Editor’s note: Originally published in Field Service, a quarterly print magazine by Field Service Digital and ServiceMax. Check out the full magazine in print or online.

Field Service Digital caught up with Eddie Amos, corporate vice president of Predix Platform and industrial applications at GE Digital, as the company’s acquisition of ServiceMax nears the two-year mark. Below, Amos discusses how service organizations are already using GE Digital’s asset performance management (APM) and field service management (FSM) applications—and his vision for how the technologies will empower technicians to work smarter and more efficiently.

Can you briefly explain APM is, and how it pertains to field service?

Eddie Amos

Eddie Amos: Predix APM is a suite of software and service solutions built to optimize the performance of industrial assets by increasing reliability and availability, while optimizing maintenance costs, mitigating operational risks and reducing total cost of ownership. APM pulls together data from a variety of sources, such as sensors and service records, and then uses advanced analytics to turn that data into actionable insights. Predix APM works across all equipment, all OEMs and all industries—across the plant, and across the fleet.

APM is a valuable tool in the larger asset management toolbox. The asset data captured and processed through APM can provide critical information about wear patterns, anomalies, and even run data, all of which can help to inform field service management teams and even broader operational decision making.

How do customers bring this data to bear on their service businesses?

One recent customer decided to work with us specifically because our combined APM and FSM offering opened a variety of doors to performance improvement opportunities they’d never considered. GE has a history of designing, manufacturing, operating, and servicing equipment, which gives us unique perspective into the lifecycle of assets. That perspective and knowledge is infused in—and amplified by—GE Digital’s portfolio of products.

What  unique value do APM and FSM applications bring when paired together?

Bringing together our APM offering with the ServiceMax products is a powerful idea. Two key benefits come to mind: First is strategy, and, more specifically, providing insights into the optimal equipment maintenance regime, balancing factors like risk, asset criticality, and cost. As an example, determining whether a break/fix or preventative-maintenance approach is appropriate based on historic failures, cost of downtime, or demand predictions can result in significant savings and productivity gains. Over time, as relevant data is gathered and aggregated from across APM and FSM applications, the operational and maintenance logic can be extended to allow a shift from preventative to predictive maintenance, which drives exponentially greater performance improvements.

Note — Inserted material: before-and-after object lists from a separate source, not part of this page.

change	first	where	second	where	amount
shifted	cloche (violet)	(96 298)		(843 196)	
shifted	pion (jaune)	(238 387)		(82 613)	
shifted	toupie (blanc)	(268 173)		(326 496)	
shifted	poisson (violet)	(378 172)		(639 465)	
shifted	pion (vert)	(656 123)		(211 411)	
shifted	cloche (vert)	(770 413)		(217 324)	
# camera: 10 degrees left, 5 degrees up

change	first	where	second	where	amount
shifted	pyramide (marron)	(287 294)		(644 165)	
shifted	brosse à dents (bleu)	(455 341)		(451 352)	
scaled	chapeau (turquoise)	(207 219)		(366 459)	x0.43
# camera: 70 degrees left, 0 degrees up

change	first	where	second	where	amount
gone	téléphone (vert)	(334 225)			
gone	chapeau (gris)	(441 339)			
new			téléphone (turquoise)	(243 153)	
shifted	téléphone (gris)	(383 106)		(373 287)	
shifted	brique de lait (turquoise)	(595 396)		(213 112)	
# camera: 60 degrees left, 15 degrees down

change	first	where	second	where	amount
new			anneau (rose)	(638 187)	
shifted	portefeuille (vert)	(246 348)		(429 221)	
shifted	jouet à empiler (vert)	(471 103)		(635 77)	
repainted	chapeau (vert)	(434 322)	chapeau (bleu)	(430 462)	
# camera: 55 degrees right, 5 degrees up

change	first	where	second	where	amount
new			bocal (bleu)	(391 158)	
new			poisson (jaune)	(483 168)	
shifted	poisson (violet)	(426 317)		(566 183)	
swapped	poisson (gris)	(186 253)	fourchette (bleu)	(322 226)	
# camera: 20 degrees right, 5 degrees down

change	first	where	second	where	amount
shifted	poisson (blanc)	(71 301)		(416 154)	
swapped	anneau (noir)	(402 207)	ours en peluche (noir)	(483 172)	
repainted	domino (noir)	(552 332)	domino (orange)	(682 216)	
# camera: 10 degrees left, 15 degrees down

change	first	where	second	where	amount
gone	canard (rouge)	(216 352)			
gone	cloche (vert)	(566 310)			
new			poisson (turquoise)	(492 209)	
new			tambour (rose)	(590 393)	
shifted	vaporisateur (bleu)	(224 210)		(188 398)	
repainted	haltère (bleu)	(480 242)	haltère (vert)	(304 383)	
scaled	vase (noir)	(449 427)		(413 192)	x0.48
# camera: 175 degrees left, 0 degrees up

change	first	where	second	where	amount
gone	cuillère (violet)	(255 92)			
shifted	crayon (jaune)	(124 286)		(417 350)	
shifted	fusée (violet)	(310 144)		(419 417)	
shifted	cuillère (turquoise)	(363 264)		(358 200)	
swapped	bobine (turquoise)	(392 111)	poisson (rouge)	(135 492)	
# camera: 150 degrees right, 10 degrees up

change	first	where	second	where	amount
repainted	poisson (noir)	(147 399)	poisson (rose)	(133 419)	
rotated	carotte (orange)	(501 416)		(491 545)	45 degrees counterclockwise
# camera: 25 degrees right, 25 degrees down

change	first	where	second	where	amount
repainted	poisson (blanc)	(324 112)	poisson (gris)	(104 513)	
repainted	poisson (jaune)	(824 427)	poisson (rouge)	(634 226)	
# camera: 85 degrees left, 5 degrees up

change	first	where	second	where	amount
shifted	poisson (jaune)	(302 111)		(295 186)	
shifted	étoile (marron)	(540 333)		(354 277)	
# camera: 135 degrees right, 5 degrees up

This leads us to a second benefit: providing the tools and techniques to detect failures before they happen. This includes deep machine learning and intelligent systems that can effectively “predict” issues and failures, both in individual assets, as well as across a fleet or system.

These kinds of built-in capabilities deliver recommendations to operators and technicians, helping to minimize repair costs for the OEM or field service teams and increase asset output by almost “seeing around corners” with regard to operations and service.

For example, consider a technician dispatched to a wind farm. Typically, the technician would receive the work order with enough detail to conduct the necessary service or repairs. The tech brings tools and parts, and logs work performed in the ServiceMax app. APM provides an entirely new layer of richness to that work order. Historical data about things like bearing or brush life, part information, and even weather data—all of that data can provide additional insights and inform other work that a technician might perform while there. Even better, there may be data available from other units in that same wind farm that, when aggregated, can help to drive performance improvement across the fleet. That puts more power in the hands of the operators and technicians, and more profits in our customers’ coffers.

What is a best practice you would recommend to a company that is already on its digital transformation path, but hasn’t yet finalized all of the pieces?

Small wins are important to keep the momentum going. Transformation is a huge undertaking, but gradually improving your assets or field service team’s performances can be just as powerful. Understanding your stakeholders’ priorities and focusing your efforts on small but meaningful steps is the best way to progress. It’s often much less about the big technology initiatives, and more about the balance of technology and culture that drives success. We’ve learned this by doing it ourselves inside of GE—before going out to customers. Transformation will be different for all businesses, and customers will be at different stages of maturity when they start their digital journeys.

What are you most excited about for the future of APM?

Our portfolio is unlike anything out there. We literally touch every part of the asset lifecycle, and the market has barely been cracked. There are billions of assets and systems that can run so much better with the help of digital. Whether we’re talking about moving manufacturing data to the cloud or laying the groundwork for advances in supply chain and on-demand part production with additive manufacturing, there is a massive amount of opportunity, and we have the right team and the right portfolio to lead.